**Excerpts from a dataset:**
■ ■ ■ ■ ■ ■ ■

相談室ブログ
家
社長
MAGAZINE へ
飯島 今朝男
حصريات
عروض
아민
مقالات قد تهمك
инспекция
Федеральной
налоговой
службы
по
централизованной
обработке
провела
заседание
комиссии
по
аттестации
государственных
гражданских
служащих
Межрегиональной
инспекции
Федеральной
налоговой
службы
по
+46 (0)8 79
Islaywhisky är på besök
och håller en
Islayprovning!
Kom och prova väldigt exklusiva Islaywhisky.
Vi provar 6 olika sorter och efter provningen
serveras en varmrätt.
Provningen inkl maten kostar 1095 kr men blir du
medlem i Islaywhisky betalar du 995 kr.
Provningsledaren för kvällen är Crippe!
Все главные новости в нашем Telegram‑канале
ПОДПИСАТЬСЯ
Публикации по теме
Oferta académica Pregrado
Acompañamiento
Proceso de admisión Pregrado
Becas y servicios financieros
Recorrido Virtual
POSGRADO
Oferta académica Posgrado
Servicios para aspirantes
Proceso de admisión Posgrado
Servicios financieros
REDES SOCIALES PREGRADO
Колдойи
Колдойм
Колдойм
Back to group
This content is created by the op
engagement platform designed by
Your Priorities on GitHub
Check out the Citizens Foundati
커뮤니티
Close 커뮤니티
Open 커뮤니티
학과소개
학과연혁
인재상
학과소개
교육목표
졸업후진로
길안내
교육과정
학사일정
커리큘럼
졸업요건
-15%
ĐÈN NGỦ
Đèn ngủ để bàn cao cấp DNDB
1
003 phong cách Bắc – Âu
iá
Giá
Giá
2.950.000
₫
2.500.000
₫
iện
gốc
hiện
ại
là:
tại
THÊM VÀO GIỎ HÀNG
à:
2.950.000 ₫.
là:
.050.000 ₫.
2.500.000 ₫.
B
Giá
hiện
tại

■ ■ ■ ■ ■ ■ ■

**Problem statement:**
Can you retype every line of the records above, character for character?

**Reply to the task:**
相談室ブログ
家
社長
MAGAZINE へ
飯島 今朝男
حصريات
عروض
아민
مقالات قد تهمك
инспекция
Федеральной
налоговой
службы
по
централизованной
обработке
провела
заседание
комиссии
по
аттестации
государственных
гражданских
служащих
Межрегиональной
инспекции
Федеральной
налоговой
службы
по
+46 (0)8 79
Islaywhisky är på besök
och håller en
Islayprovning!
Kom och prova väldigt exklusiva Islaywhisky.
Vi provar 6 olika sorter och efter provningen
serveras en varmrätt.
Provningen inkl maten kostar 1095 kr men blir du
medlem i Islaywhisky betalar du 995 kr.
Provningsledaren för kvällen är Crippe!
Все главные новости в нашем Telegram‑канале
ПОДПИСАТЬСЯ
Публикации по теме
Oferta académica Pregrado
Acompañamiento
Proceso de admisión Pregrado
Becas y servicios financieros
Recorrido Virtual
POSGRADO
Oferta académica Posgrado
Servicios para aspirantes
Proceso de admisión Posgrado
Servicios financieros
REDES SOCIALES PREGRADO
Колдойи
Колдойм
Колдойм
Back to group
This content is created by the op
engagement platform designed by
Your Priorities on GitHub
Check out the Citizens Foundati
커뮤니티
Close 커뮤니티
Open 커뮤니티
학과소개
학과연혁
인재상
학과소개
교육목표
졸업후진로
길안내
교육과정
학사일정
커리큘럼
졸업요건
-15%
ĐÈN NGỦ
Đèn ngủ để bàn cao cấp DNDB
1
003 phong cách Bắc – Âu
iá
Giá
Giá
2.950.000
₫
2.500.000
₫
iện
gốc
hiện
ại
là:
tại
THÊM VÀO GIỎ HÀNG
à:
2.950.000 ₫.
là:
.050.000 ₫.
2.500.000 ₫.
B
Giá
hiện
tại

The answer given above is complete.